José Geraldes

A ética, senhores


No séc. XIX, o filósofo H. Bergson escrevia que o mundo daquele tempo precisava de “um suplemento de alma”. O espírito técnico tornara-se tão avassalador que eliminava a componente espiritual do homem. Daí ser necessário remar contra a corrente, para lembrar que a técnica não é tudo na vida. Pressupostos que, aliás, mantêm plena actualidade.
Neste início de Terceiro Milénio, a questão da ética adquire a primazia. Os costumes pós-modernos criaram uma atmosfera do “vale-tudo” e do desrespeito pela palavra honrada. A mentira aparece como norma reguladora de atitudes. A verdade é pontapeada a toda a hora. E o que interessa são as conveniências e os interesses egoístas.
Criou-se uma moral adaptada às circunstâncias. Os princípios perenes tendem a desaparecer das relações sociais.
Os tempos modernos são dominados pela eficácia a todo o preço. Mesmo passando por cima dos valores essenciais que nos deviam reger.
Mas nem todo o panorama se afigura negro.
Por vezes, surgem iniciativas que constituem neste clima de desolação uma lufada de ar fresco e são um sinal de esperança.
Então é assim. A Associação Cristã dos Empresários e Gestores (ACEGE) acaba de lançar um Código de Ética onde se definem princípios éticos universais para as empresas e aplicação da justiça social.
Embora assinado a título pessoal e não pelas empresas, o Código de Ética não deixa de ter a devida importância.
As obrigações do Código incluem uma série de normas de conduta pessoal que fazem a diferença “nesta floresta de enganos” para usar uma expressão literária consagrada.

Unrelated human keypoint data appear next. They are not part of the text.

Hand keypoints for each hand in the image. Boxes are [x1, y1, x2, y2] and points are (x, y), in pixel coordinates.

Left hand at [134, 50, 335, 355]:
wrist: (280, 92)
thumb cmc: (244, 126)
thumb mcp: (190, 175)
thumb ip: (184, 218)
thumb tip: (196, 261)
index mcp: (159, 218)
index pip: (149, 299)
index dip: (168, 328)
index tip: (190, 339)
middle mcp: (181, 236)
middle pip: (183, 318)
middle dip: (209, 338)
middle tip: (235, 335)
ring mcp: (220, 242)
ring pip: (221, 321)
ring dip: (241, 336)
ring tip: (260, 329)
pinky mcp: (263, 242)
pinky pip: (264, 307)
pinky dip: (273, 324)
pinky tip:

À cabeça surge a luta activa “contra todas as situações de fraude designadamente cumprindo todas as obrigações fiscais e contra todas situações duvidosas”. Seguidamente, o Código indica como princípio o “não praticar qualquer acto económico à margem da lei”.
Este princípio afigura-se fundamental dada a existência em percentagem elevada da economia paralela que foge dos circuitos legais esquivando-se a todas as obrigações. Veja-se o branqueamento de dinheiro e os chamados crimes de colarinho branco. Sempre com prejuízo do desenvolvimento nacional.
O tráfico de influências é banido da conduta dos empresários bem como se condena “a influência de modo ilegítimo da decisão política”. Neste ponto, todos conhecemos casos de influência quer a nível local, regional e nacional que bradam aos céus. A Comunicação Social tem reportado muitos desses factos. E os que ficam na sombra? O factor cunha se pudesse falar, deixar-nos-ia estarrecidos.
Outro princípio normativo do Código coloca como meta “lutar activamente contra todas formas de corrupção, activa ou passiva”. Aqui abre-se um campo de acção que, por si próprio, já justificava a existência deste Código de Ética.
Se é verdade que parece impossível eliminar pela raiz a corrupção, que, ao menos, se introduza uma cultura que se empenhe na sua erradicação. Mas para isso toda a gente deve colaborar desde um simples auxiliar de um serviço às chefias intermédias, directores gerais e ministros.
A corrupção, na maioria dos casos, está no topo das administrações e altos responsáveis. Tudo isto é sabido e conhecido.
Logo a seguir ao 25 de Abril de 1974, houve um Comissário Geral contra a Corrupção. Por que razões se extinguiu?
Sem ética, a sociedade transforma-se numa selva. A instituição deste Código de Ética revela uma vontade de alterar o estado de coisas actual. Só temos que nos alegrar com este facto. A bem de uma sociedade baseada em valores perenes que nos dignificam a todos.